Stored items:

╭──

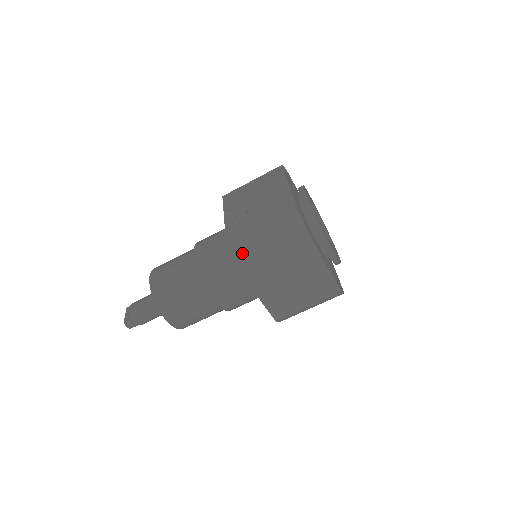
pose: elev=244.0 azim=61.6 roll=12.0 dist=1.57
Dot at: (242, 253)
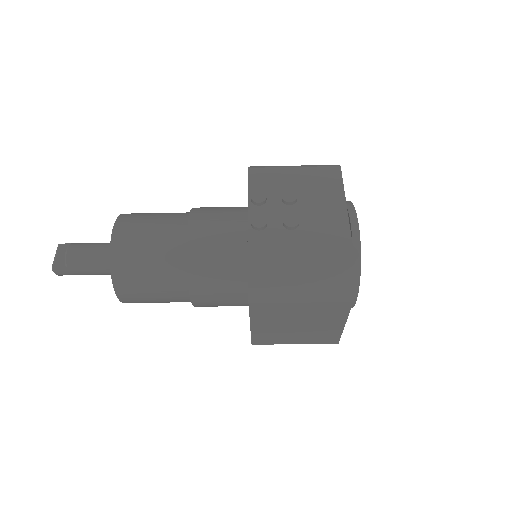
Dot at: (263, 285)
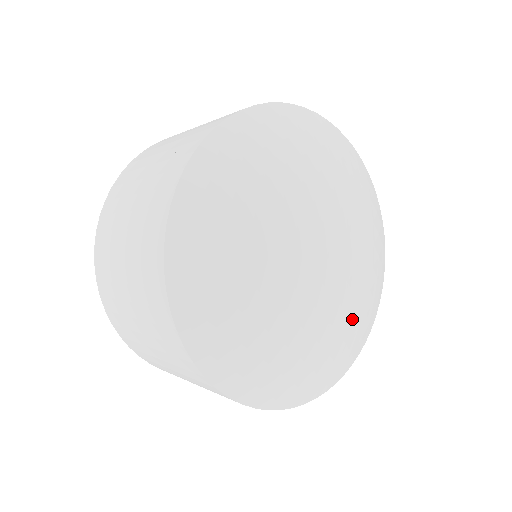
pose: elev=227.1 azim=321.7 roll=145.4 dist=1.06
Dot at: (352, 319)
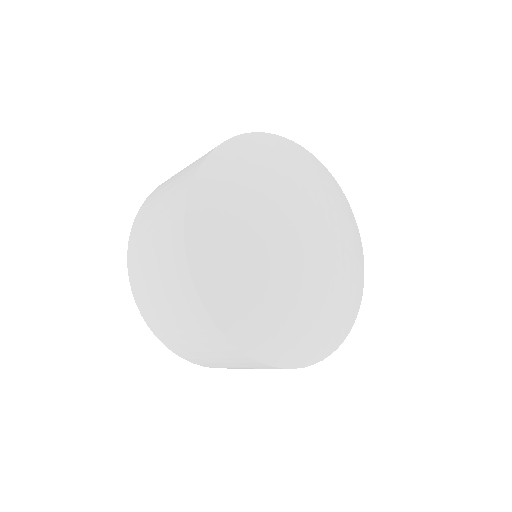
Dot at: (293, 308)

╰──

__AIM OF THE TASK__:
Turn the lines of all the records above into a numbered list, leaving out any blank lines. Keep the pictures out of your answer.

__FINISHED ANSWER__:
1. pose: elev=244.0 azim=61.6 roll=12.0 dist=1.57
2. Dot at: (242, 253)
3. Dot at: (263, 285)
4. pose: elev=227.1 azim=321.7 roll=145.4 dist=1.06
5. Dot at: (352, 319)
6. Dot at: (293, 308)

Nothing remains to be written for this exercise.